►
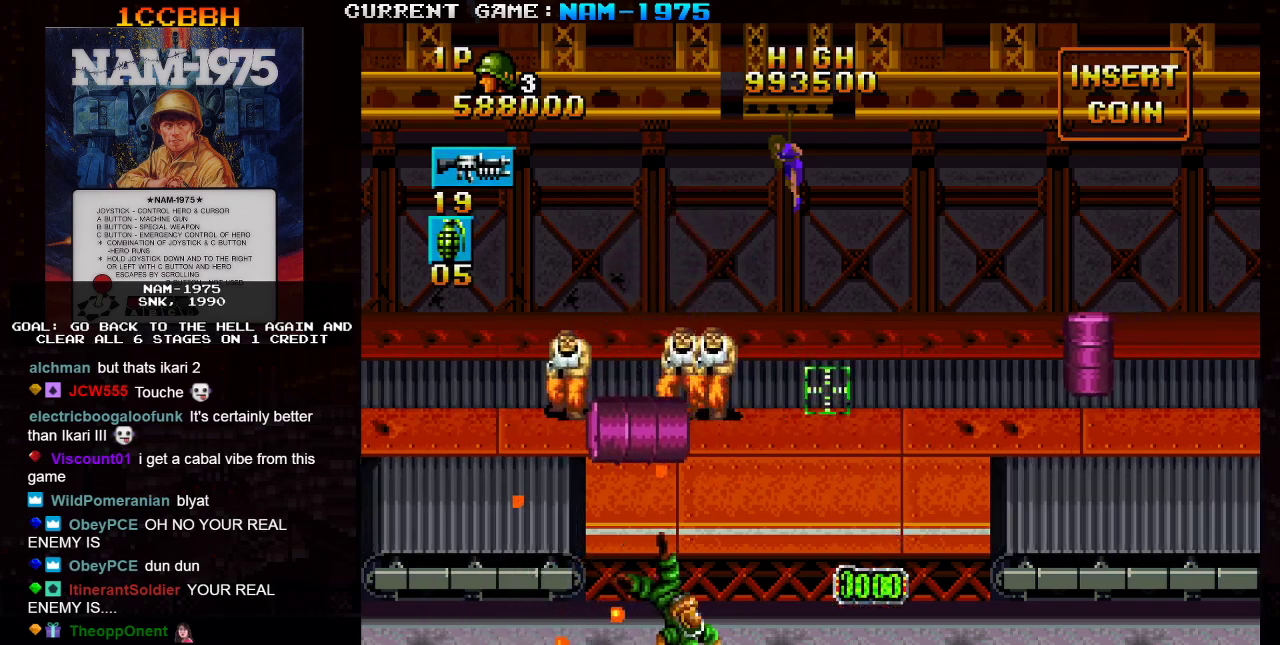
{"buttons": ["SQUARE"], "left_stick": "center", "events": []}
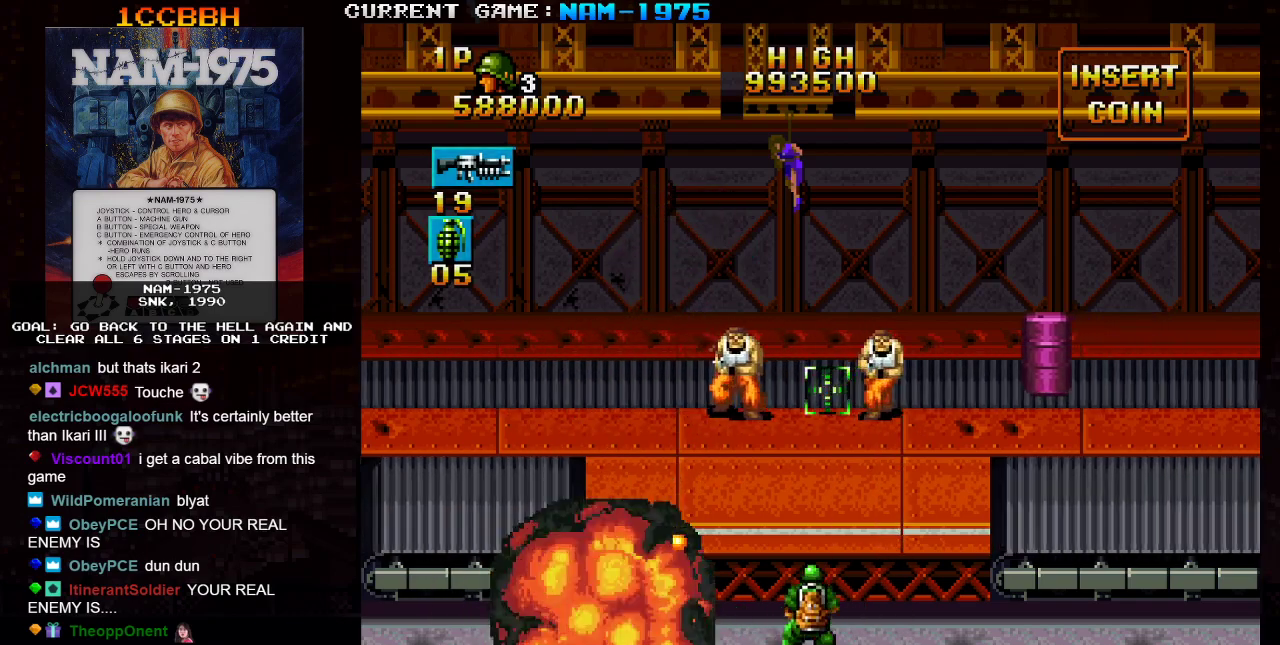
{"buttons": ["SQUARE", "TRIANGLE"], "left_stick": "center", "events": [[100, "R1", "down"], [133, "left_stick", "right"], [417, "R1", "up"], [450, "left_stick", "left"], [467, "TRIANGLE", "down"], [500, "left_stick", "center"]]}
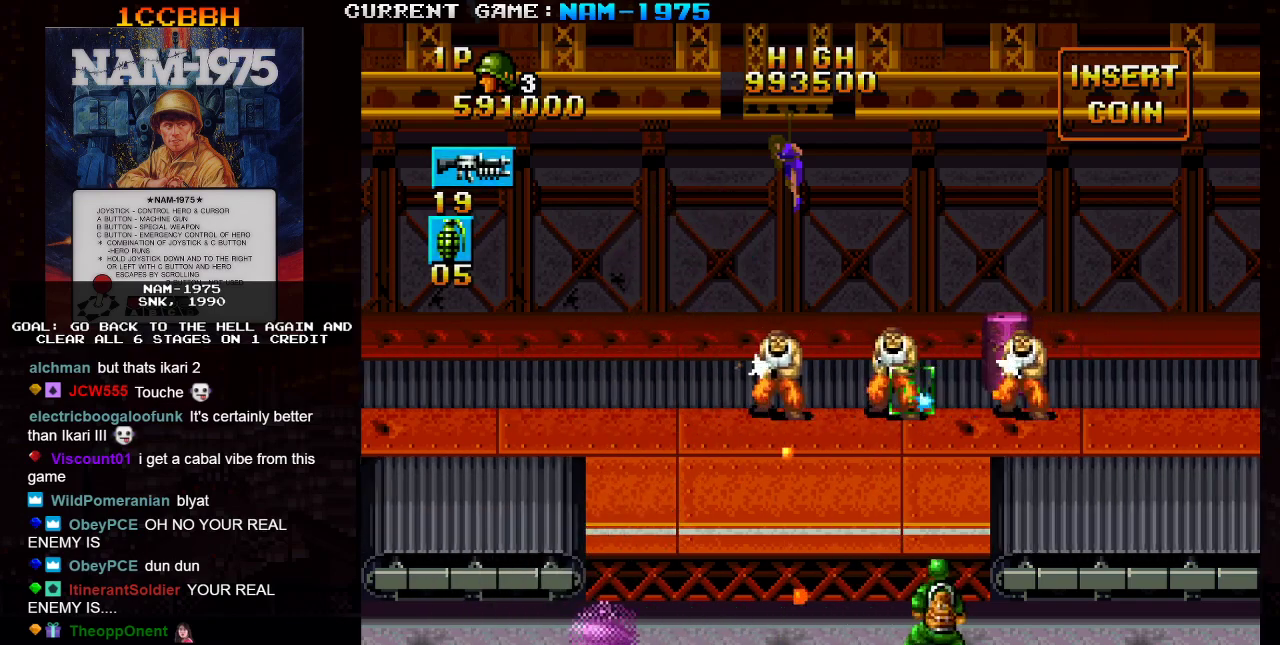
{"buttons": ["SQUARE", "R1"], "left_stick": "down-right", "events": [[150, "TRIANGLE", "up"], [467, "R1", "down"], [467, "left_stick", "down-right"]]}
◄
* Your task
When you reproduce the data shown above, keep each line exact and omit every picture.

* Answer box
{"buttons": ["SQUARE"], "left_stick": "center", "events": []}
{"buttons": ["SQUARE", "TRIANGLE"], "left_stick": "center", "events": [[100, "R1", "down"], [133, "left_stick", "right"], [417, "R1", "up"], [450, "left_stick", "left"], [467, "TRIANGLE", "down"], [500, "left_stick", "center"]]}
{"buttons": ["SQUARE", "R1"], "left_stick": "down-right", "events": [[150, "TRIANGLE", "up"], [467, "R1", "down"], [467, "left_stick", "down-right"]]}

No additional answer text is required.